Task details
List all the lines in these records that hold "discussions".
- Opening Delimiter -
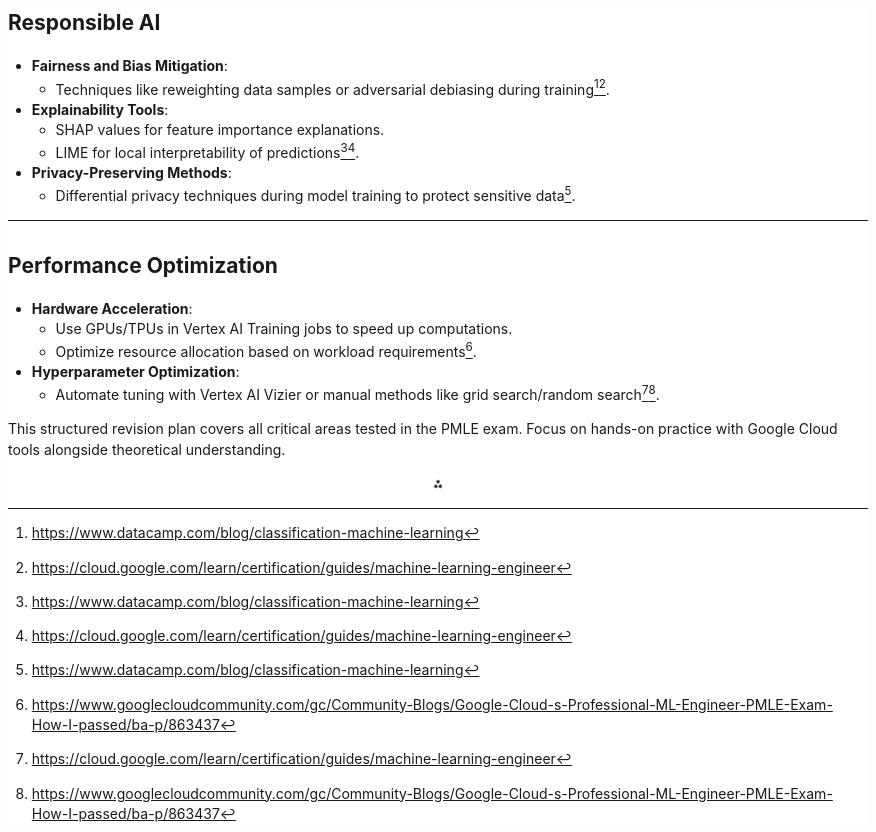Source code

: 
## **Responsible AI**

- **Fairness and Bias Mitigation**:
    - Techniques like reweighting data samples or adversarial debiasing during training[^2][^3].
- **Explainability Tools**:
    - SHAP values for feature importance explanations.
    - LIME for local interpretability of predictions[^2][^3].
- **Privacy-Preserving Methods**:
    - Differential privacy techniques during model training to protect sensitive data[^2].

---

## **Performance Optimization**

- **Hardware Acceleration**:
    - Use GPUs/TPUs in Vertex AI Training jobs to speed up computations.
    - Optimize resource allocation based on workload requirements[^4].
- **Hyperparameter Optimization**:
    - Automate tuning with Vertex AI Vizier or manual methods like grid search/random search[^3][^4].

This structured revision plan covers all critical areas tested in the PMLE exam. Focus on hands-on practice with Google Cloud tools alongside theoretical understanding.

<div style="text-align: center">⁂</div>

[^1]: https://www.vmexam.com/google/google-gcp-pmle-certification-exam-sample-questions

[^2]: https://www.datacamp.com/blog/classification-machine-learning

[^3]: https://cloud.google.com/learn/certification/guides/machine-learning-engineer

[^4]: https://www.googlecloudcommunity.com/gc/Community-Blogs/Google-Cloud-s-Professional-ML-Engineer-PMLE-Exam-How-I-passed/ba-p/863437

[^5]: https://cloud.google.com/vertex-ai/docs/beginner/bqml

[^6]: https://cloud.google.com/vertex-ai/docs/pipelines/introduction

[^7]: https://censius.ai/wiki/data-and-model-versioning

[^8]: https://www.youtube.com/watch?v=M4-iqESGPns

[^9]: https://www.youtube.com/watch?v=S1tN9a4Proc

[^10]: https://www.run.ai/guides/cloud-deep-learning/google-cloud-gpu

[^11]: https://www.linkedin.com/pulse/what-best-practices-when-doing-hyperparameter-tuning-ashish-patel

[^12]: https://www.examtopics.com/discussions/google/view/131100-exam-professional-machine-learning-engineer-topic-1-question/

[^13]: https://www.linkedin.com/pulse/my-journey-passing-google-professional-machine-pmle-hussain-msc-

[^14]: https://www.sas.com/en_ie/insights/articles/analytics/machine-learning-algorithms.html

[^15]: https://towardsdatascience.com/how-to-prepare-for-the-gcp-professional-machine-learning-engineer-exam-b1c59967355f/

[^16]: https://www.udemy.com/course/google-professional-ml-engineer/

[^17]: https://techcommunity.microsoft.com/blog/educatordeveloperblog/getting-started-with-using-visual-machine-learning-tools-for-building-your-machi/3578397

[^18]: https://cloud.google.com/learn/certification/machine-learning-engineer

[^19]: https://www.examtopics.com/discussions/google/view/91326-exam-professional-machine-learning-engineer-topic-1-question/

[^20]: https://stats.stackexchange.com/questions/477857/are-all-machine-learning-algorithms-divided-into-classification-and-regression

[^21]: https://www.examtopics.com/discussions/google/view/130611-exam-professional-machine-learning-engineer-topic-1-question/

[^22]: https://www.whizlabs.com/blog/gcp-professional-machine-learning-engineer-questions/

[^23]: https://github.com/sathishvj/awesome-gcp-certifications/blob/master/professional-machine-learning-engineer.md

[^24]: https://www.cloudskillsboost.google/paths/17

[^25]: https://www.youtube.com/watch?v=f-Ly6qMETDY

[^26]: https://www.youtube.com/watch?v=aG2034I8ZEw

[^27]: https://www.googlecloudcommunity.com/gc/AI-ML/bd-p/cloud-ai-ml/page/13

[^28]: https://cloud.google.com/docs/ai-ml

[^29]: https://www.reddit.com/r/googlecloud/comments/16ygrhj/professional_ml_engineer_exam_advices_tips/

[^30]: https://blog.searce.com/vertex-ai-seamlessly-scaling-up-your-ml-infrastructure-is-the-new-cool-part-1-of-4-d904580618ad

[^31]: https://developers.google.com/machine-learning/crash-course

[^32]: https://www.linkedin.com/posts/sheikh-abdul-wahid_googlecloudcertified-professionalmachinelearningengineer-activity-7267537987121340416-R7iW

[^33]: https://cloud.google.com/vertex-ai/docs/pipelines/build-pipeline

[^34]: https://cloud.google.com/architecture/mlops-continuous-delivery-and-automation-pipelines-in-machine-learning

[^35]: https://www.reddit.com/r/mlops/comments/1gqb6ii/ai_pipeline_automation_for_beginners/

[^36]: https://www.youtube.com/watch?v=FvtB3pcxWF8

[^37]: https://www.youtube.com/watch?v=gtVHw5YCRhE

[^38]: https://www.examtopics.com/exams/google/professional-machine-learning-engineer/view/

[^39]: https://neptune.ai/blog/building-end-to-end-ml-pipeline

[^40]: https://www.btelligent.com/en/blog/vertex-ai-pipelines-getting-started-1

[^41]: https://www.linkedin.com/pulse/mlops-part-1-building-end-to-end-training-pipeline-vertex-rashadha-kginc

[^42]: https://www.examtopics.com/discussions/google/view/131068-exam-professional-machine-learning-engineer-topic-1-question/

[^43]: https://www.reddit.com/r/googlecloud/comments/123gnyd/deploy_ml_model_on_gcp/

[^44]: https://www.examtopics.com/discussions/google/view/131029-exam-professional-machine-learning-engineer-topic-1-question/

[^45]: https://developers.google.com/machine-learning/guides/text-classification/step-6

[^46]: https://arxiv.org/html/2411.10337v1

[^47]: https://www.examtopics.com/discussions/google/view/100436-exam-professional-machine-learning-engineer-topic-1-question/


[^48]: https://www.youtube.com/watch?v=HiDLxjQJTZc
[^49]: https://www.linkedin.com/pulse/leveraging-google-cloud-architect-knowledge-ace-your-pmle-jung-shele
[^50]: https://www.myexamcloud.com/onlineexam/professional-machine-learning-engineer-practice-test-questions.course
[^51]: https://www.youtube.com/watch?v=EWg0USjD5GY
[^52]: https://dvc.org/doc/use-cases/versioning-data-and-models
[^53]: https://www.reddit.com/r/googlecloud/comments/1ch8jqi/recently_passed_pro_gcp_mle_exam/
[^54]: https://www.linkedin.com/advice/0/what-best-way-manage-model-versioning-predictive-analytics-jtisf
[^55]: https://ml-ops.org/content/mlops-principles
[^56]: https://www.googlecloudcommunity.com/gc/AI-ML/Guidance-on-Continuous-Training-Strategies-in-Automated-Training/m-p/738060
[^57]: https://www.examtopics.com/discussions/google/view/131392-exam-professional-machine-learning-engineer-topic-1-question/
[^58]: https://www.googlecloudcommunity.com/gc/AI-ML/Automatic-training-of-model-based-on-users-correction-on-DMS/m-p/794763/highlight/true
[^59]: https://www.rdocumentation.org/packages/double.truncation/versions/1.8/topics/PMLE.SEF1.positive
[^60]: https://neptune.ai/blog/mlops-best-practices
[^61]: https://www.artefact.com/blog/automating-the-training-of-ml-models-with-google-cloud-ai-platform/
[^62]: https://www.youtube.com/watch?v=J_d4bEKUG2Q
[^63]: https://www.linkedin.com/pulse/comprehensive-guide-becoming-google-certified-machine-pawan-kumar-kczsf
[^64]: https://cloud.google.com/blog/topics/developers-practitioners/distributed-training-and-hyperparameter-tuning-tensorflow-vertex-ai
[^65]: https://arxiv.org/html/2403.02619v1
[^66]: https://colab.research.google.com/github/GoogleCloudPlatform/vertex-ai-samples/blob/main/notebooks/official/training/get_started_with_vertex_distributed_training.ipynb
[^67]: https://www.getguru.com/reference/federated-learning
[^68]: https://docs.gcp.databricks.com/en/machine-learning/train-model/distributed-training/index.html
[^69]: https://www.linkedin.com/pulse/generative-ai-edge-navay-singh-gill-bv9qc
[^70]: https://www.linkedin.com/learning/google-cloud-platform-for-machine-learning-essential-training-23457382
[^71]: https://www.reddit.com/r/googlecloud/comments/naii4d/cloud_storage_to_big_query_dataflow_automation/
[^72]: https://cloud.google.com/products/ai
[^73]: https://stackoverflow.com/questions/72049830/trigger-cloud-storage-dataflow
[^74]: https://cloud.google.com/solutions/ai
[^75]: https://www.youtube.com/watch?v=b593huRgXic
[^76]: https://developers.google.com/machine-learning
[^77]: https://www.udemy.com/course/google-cloud-machine-learning-engineer-certification-exams/
[^78]: https://dzone.com/articles/triggering-dataflow-pipelines-with-cloud-functions
[^79]: https://www.linkedin.com/advice/0/what-privacy-preserving-techniques-can-you-use-oqmce
[^80]: https://www.lumenova.ai/blog/fairness-bias-machine-learning/
[^81]: https://www.cloudskillsboost.google/paths/17/course_templates/1036/video/513288
[^82]: https://developers.google.com/machine-learning/crash-course/fairness/mitigating-bias
[^83]: https://www.cloudskillsboost.google/paths/17/course_templates/1036/video/513292
[^84]: https://www.youtube.com/watch?v=rHc8e894cWI
[^85]: https://pmc.ncbi.nlm.nih.gov/articles/PMC10442224/
[^86]: https://dl.acm.org/doi/10.1145/3140649.3140655
[^87]: https://arxiv.org/html/2412.01711v1
[^88]: https://cloud.google.com/tpu
[^89]: https://skillcertpro.com/product/google-machine-learning-engineer-exam-questions/
[^90]: https://cloud.google.com/tpu/docs/intro-to-tpu
[^91]: https://www.run.ai/guides/hyperparameter-tuning
[^92]: https://www.datacamp.com/blog/tpu-vs-gpu-ai
[^93]: https://encord.com/blog/fine-tuning-models-hyperparameter-optimization/
[^94]: https://www.examtopics.com/discussions/google/view/134194-exam-professional-machine-learning-engineer-topic-1-question/
[^95]: https://blog.google/technology/ai/difference-cpu-gpu-tpu-trillium/
[^96]: https://www.youtube.com/watch?v=6LZuIkWMlhk
[^97]: https://promevo.com/blog/google-cloud-machine-learning
[^98]: https://www.youtube.com/watch?v=AVwwkqLOito
[^99]: https://cloud.google.com/bigquery/docs/bqml-introduction
[^100]: https://www.cloudskillsboost.google/course_templates/593
[^101]: https://github.com/Stellakats/end-2-end-ML-on-GCP
[^102]: https://github.com/GoogleCloudPlatform/vertex-pipelines-end-to-end-samples
[^103]: https://promevo.com/blog/workflows-in-vertex-ai
[^104]: https://cloud.google.com/bigquery/docs/ml-pipelines-overview
[^105]: https://developer.nvidia.com/blog/machine-learning-in-practice-deploy-an-ml-model-on-google-cloud-platform/
[^106]: https://censius.ai/blogs/things-to-consider-for-model-serving
[^107]: https://cloud.google.com/architecture/ml-on-gcp-best-practices
[^108]: https://neptune.ai/blog/ml-model-serving-best-tools
[^109]: https://datatonic.com/insights/deploying-machine-learning-models-google-cloud/
[^110]: https://docs.datarobot.com/en/docs/mlops/manage-mlops/set-up-auto-retraining.html
[^111]: https://www.reddit.com/r/googlecloud/comments/160i4t4/pmle_professional_machine_learning_engineer/
[^112]: https://cloud.google.com/batch/docs/automate-task-retries
[^113]: https://wandb.ai/site/articles/intro-to-mlops-data-and-model-versioning/
[^114]: https://stackoverflow.com/questions/67716348/how-can-i-re-training-the-autlml-model-in-gcp
[^115]: https://pmc.ncbi.nlm.nih.gov/articles/PMC9294770/
[^116]: https://www.cloudskillsboost.google/course_templates/1171
[^117]: https://docs.edgeimpulse.com/experts/software-integration-demos/federated-learning-raspberry-pi
[^118]: https://www.xcubelabs.com/blog/distributed-training-and-parallel-computing-techniques/
[^119]: https://www.xenonstack.com/blog/edge-ai-vs-federated-learning
[^120]: https://cloud.google.com/blog/products/storage-data-transfer/streaming-data-from-cloud-storage-into-bigquery-using-cloud-functions
[^121]: https://www.vmexam.com/google/gcp-pmle-google-professional-machine-learning-engineer
[^122]: https://www.googlecloudcommunity.com/gc/Data-Analytics/Automating-data-ingestion-into-a-BQ-native-table/m-p/785352
[^123]: https://www.googlecloudcommunity.com/gc/Community-Blogs/Your-guide-to-preparing-for-the-Google-Cloud-Professional-Data/ba-p/543105
[^124]: https://cloud.google.com/dataflow/docs/guides/templates/provided/cloud-storage-to-bigquery
[^125]: https://www.vmexam.com/google/google-gcp-pmle-professional-machine-learning-engineer-certification-exam-syllabus
[^126]: https://www.mdpi.com/2673-6470/4/1/1
[^127]: https://cloud.google.com/security/products/confidential-computing
[^128]: https://pmc.ncbi.nlm.nih.gov/articles/PMC11573921/
[^129]: https://cloud.google.com/security/products/sensitive-data-protection
[^130]: https://encord.com/blog/reducing-bias-machine-learning/
[^131]: https://www.youtube.com/watch?v=5QsM1K9ahtw
[^132]: https://en.wikipedia.org/wiki/Hyperparameter_optimization
[^133]: https://www.wevolver.com/article/tpu-vs-gpu-in-ai-a-comprehensive-guide-to-their-roles-and-impact-on-artificial-intelligence
[^134]: https://www.nb-data.com/p/6-common-hyperparameter-optimization
[^135]: https://www.reddit.com/r/MachineLearning/comments/142t43v/d_hyperparameter_optimization_best_practices/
- Closing Delimiter -
Solution to this problem
[^12]: https://www.examtopics.com/discussions/google/view/131100-exam-professional-machine-learning-engineer-topic-1-question/
[^19]: https://www.examtopics.com/discussions/google/view/91326-exam-professional-machine-learning-engineer-topic-1-question/
[^21]: https://www.examtopics.com/discussions/google/view/130611-exam-professional-machine-learning-engineer-topic-1-question/
[^42]: https://www.examtopics.com/discussions/google/view/131068-exam-professional-machine-learning-engineer-topic-1-question/
[^44]: https://www.examtopics.com/discussions/google/view/131029-exam-professional-machine-learning-engineer-topic-1-question/
[^47]: https://www.examtopics.com/discussions/google/view/100436-exam-professional-machine-learning-engineer-topic-1-question/
[^57]: https://www.examtopics.com/discussions/google/view/131392-exam-professional-machine-learning-engineer-topic-1-question/
[^94]: https://www.examtopics.com/discussions/google/view/134194-exam-professional-machine-learning-engineer-topic-1-question/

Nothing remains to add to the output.